News

16 July 2020

INTERVIEW WITH DIETER LIM, MANAGING DIRECTOR TRACT

“Being part of the AWF Partner Network is a great experience as is the opportunity to work with them on different projects. We all want to design meaningful spaces and outcomes and doing it within the framework of AWF results in a fantastic outcome.”

Deiter Lim, Managing Director of Tract Consultants shares his insights on being an AWF Network Partner and the future of pro bono work in the built environment sector

Tract has been a key supporter of AWF not only through participation in many great projects but also in providing AWF with a home which has made a huge difference to the way that AWF operates – the support is invaluable. Could you tell us how you first come across AWF and what motivated you to provide AWF with a “home”?

Esther Charlesworth and Steve Calhoun (Founding Director of Tract Consultants), were discussing a collaboration with a friend or an artist for something and AWF came up in that context. I was already aware of AWF but hadn’t yet connected. Esther reached out to Tract and said that AWF was looking for partners and invited Tract to become a financial partner. And it was a fairly simple decision. It was “yes, that’s fine – that would be great!” It was something that we were already looking to do.

As part of our work ethos we were already questioning what pro bono work we could do. And this just meant that we could actually have some structure around that. Otherwise you get people asking for pro bono things and you just don’t know whether it’s actually truly required as a pro bono give back or someone is just trying to get a discount on things. But with AWF you know that it is so valuable in that space to give back. You can be sure that you are actually giving back. So it was a simple decision when Esther asked the question.

In terms of providing the home, again it was a simple decision as well when the home at Grollows was no longer available to them, Esther asked me “Do you know of any space that is potentially available?” And because we had only just moved into the new office, we had space. It was three or four months after we moved into the new office that she asked, and I said yes. The whole office is set up as flexible workspace, so it is great to have AWF there because, again, the pro bono piece is front and centre. It shows our staff when we talk about it that it our engagement with pro bono work through AWF is meaningful because we are supporting not just in the project work that we do but in the organisational aspect and the running of AWF. We are supportive in all of that. So again, it was a simple decision. It is also great for our staff and it represents the ethos and it just shows it all working in tandem. It really is a representation of our ethos.

In terms of your collaboration with AWF, what would you say has been the most interesting aspect of that?

I think in the collaboration, it’s the exposure and really getting to know the other Network Partners. Because in the industry you are either competing directly against them or you are competing against them on different teams or you’re working with them. So, to all work together on something where you are all just giving back, there isn’t any real competition involved as to who’s going to win the job and who’s going to win the project and so on. I think that is one of the really key pieces. It has enabled a connection with the other offices and the other teams, and you just get a connection with them. Knowing them through the partner network is a great experience as is the opportunity to work with them on different projects. We all want to design meaningful spaces and outcomes and doing it within the framework of AWF results in a fantastic outcome.
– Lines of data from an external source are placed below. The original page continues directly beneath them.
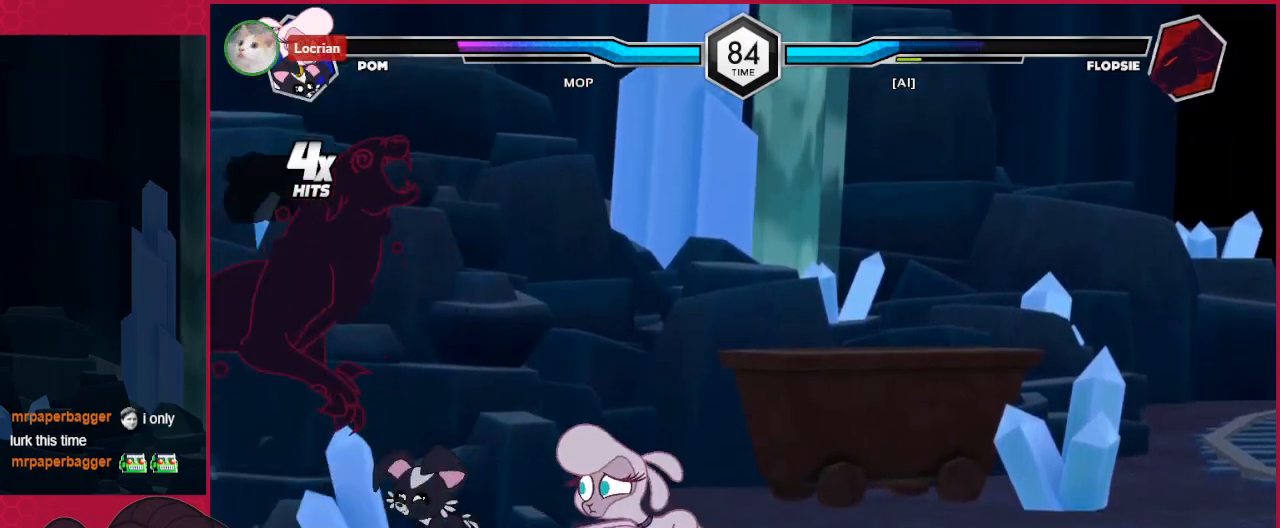
{"keys": [], "events": [[172, "up", "down"], [379, "a", "down"], [413, "left", "up"], [413, "up", "up"], [482, "a", "up"]]}
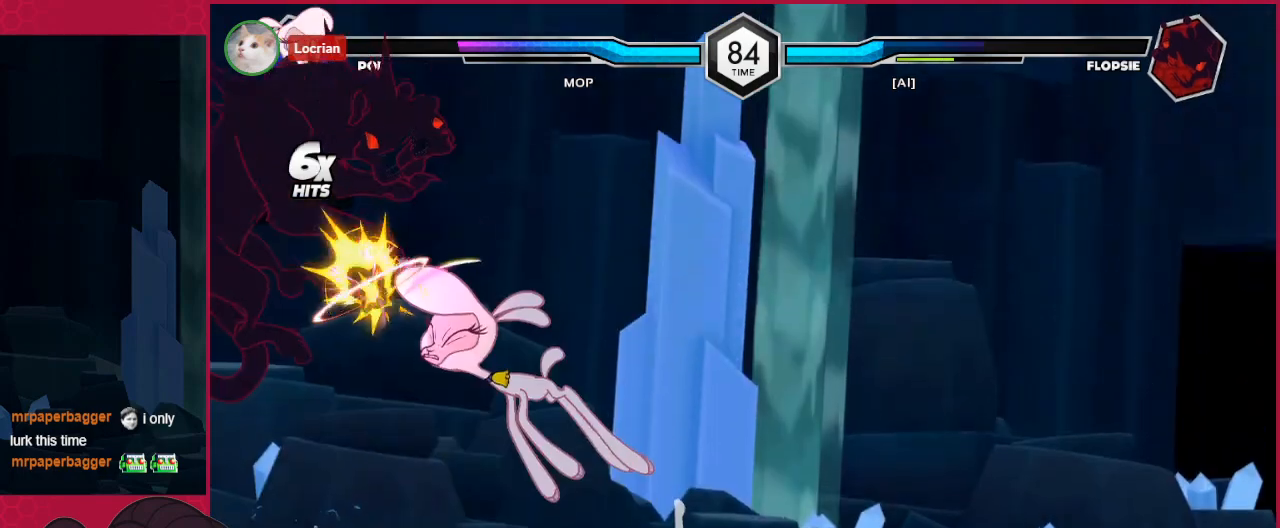
{"keys": [], "events": [[35, "b", "down"], [173, "b", "up"]]}
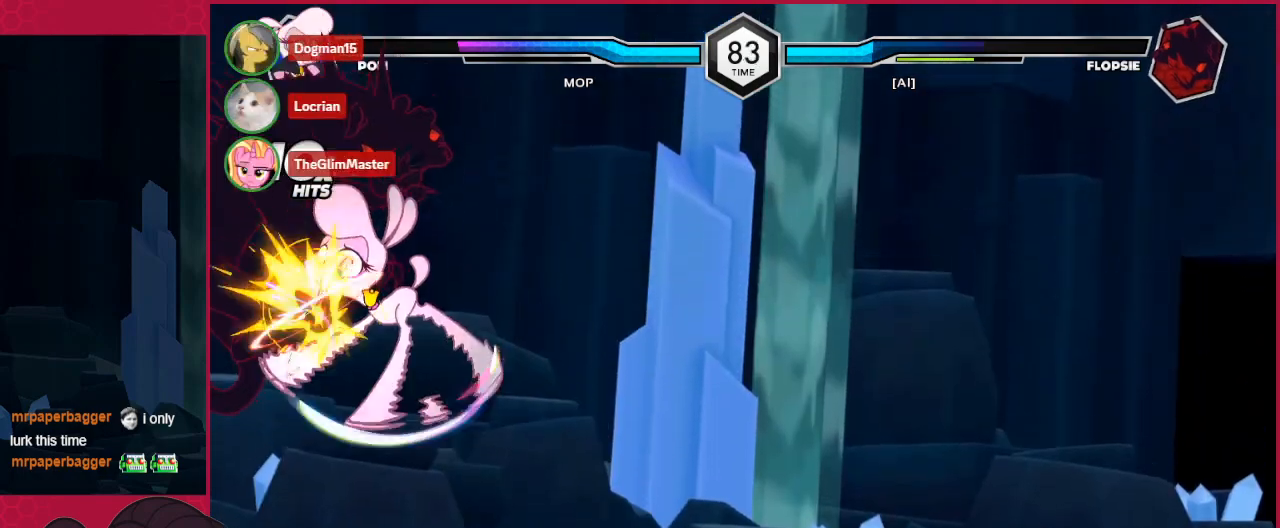
{"keys": ["down"], "events": [[35, "c", "down"], [379, "c", "up"], [448, "down", "down"]]}
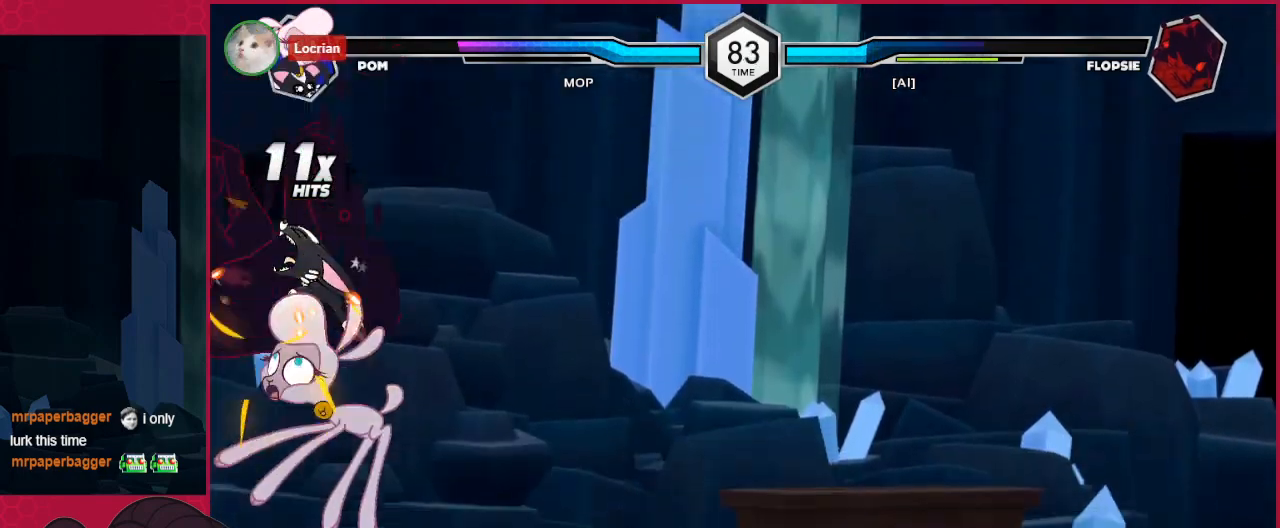
{"keys": ["b", "down"], "events": [[447, "b", "down"]]}
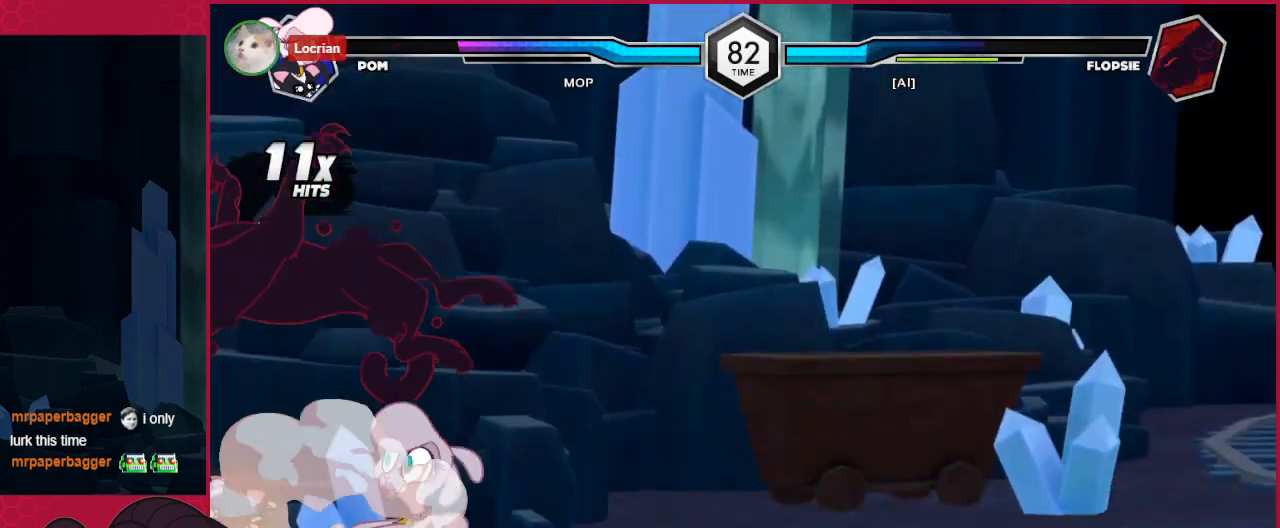
{"keys": ["b"], "events": [[69, "down", "up"], [103, "b", "up"], [103, "up", "down"], [172, "up", "up"], [241, "left", "down"], [310, "left", "up"], [413, "left", "down"], [447, "b", "down"], [447, "left", "up"]]}
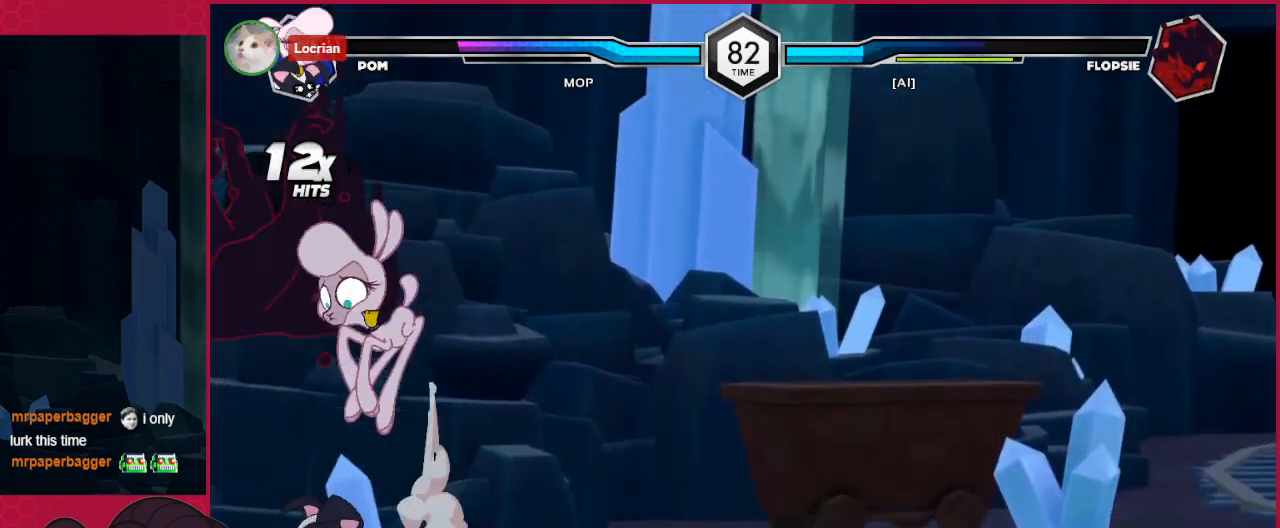
{"keys": ["down"], "events": [[35, "b", "up"], [35, "down", "down"]]}
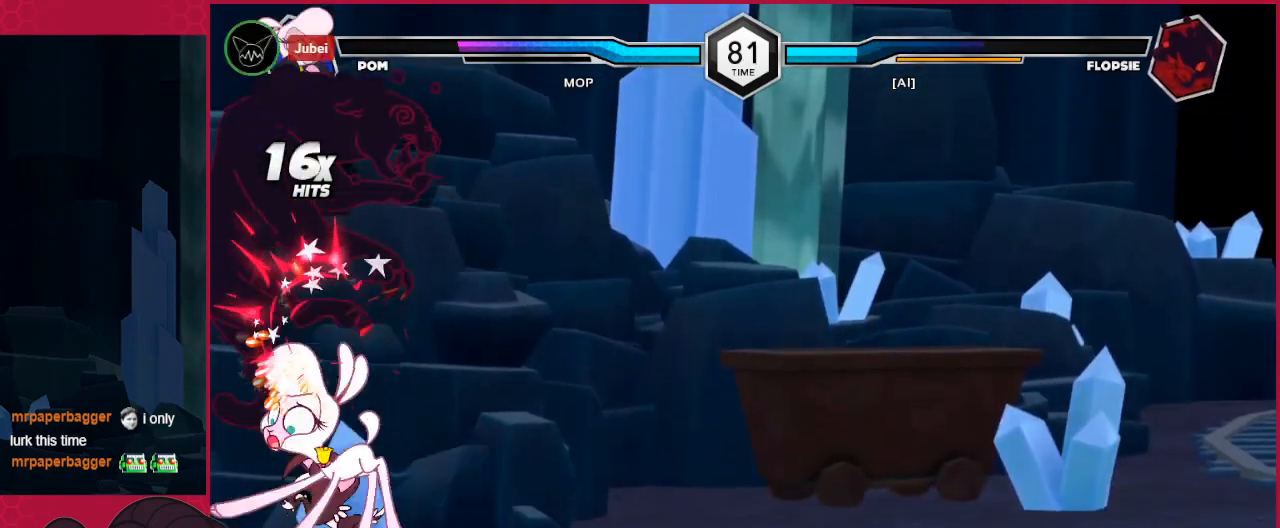
{"keys": ["right"], "events": [[103, "b", "down"], [207, "down", "up"], [241, "b", "up"], [241, "left", "down"], [344, "a", "down"], [482, "left", "up"], [482, "right", "down"], [517, "a", "up"]]}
Working with AWF also exposes staff to the plight of those less fortunate. Design can have a great impact on people’s lives and working for vulnerable communities through design provides the staff with an opportunity to take this ethos and see what great design can achieve. It is a great opportunity for them.

How do you see the future of pro bono design work and the work of organisations such as AWF in a COVID 19 world?

I think there are two ways that this could go. The bushfire affected communities in Australia have taken a double hit in the last six months. In this context, the requirement for pro bono work is actually greater, especially as the budgetary response has been redirected to fighting COVID 19. So rebuilding towns and communities affected by bushfires is difficult with less financial resources and will actually require more pro bono work for those communities.

Subject to how the recession unfolds, this will determine the ability of firms to provide financial help. It is too early to ascertain what might happen.

Tract has weathered the storm very well and we have been fortunate not to have had to let any staff go. A few staff have taken the opportunity to change direction and taken up new positions either inter-state or internationally. But we have not actually had to let anyone go. We are committed to trading through this and plan to stay with AWF and continue to support AWF all the way through. It is clear that globally we have all found a way to continue to work. We have changed the way that we do things and while COVID 19 has definitely impacted the way that we deliver projects, we have been able to successfully navigate the changed environment so far.

We are still able to create and design and talk to people and deliver. We are just limited in terms of our site visits and our face to face meetings. We are still able to deliver our pro bono work. We are currently supporting AWF through our work on the women’s centre and the garden project, and I think that, unfortunately, we are likely to see an increased demand for bono work around homelessness and domestic violence. The need is ever more important for responding to these demands and hopefully all firms will be able to continue to engage in and support pro bono work and to trade through this challenging period.

However, it is clear that there is still a very long road ahead.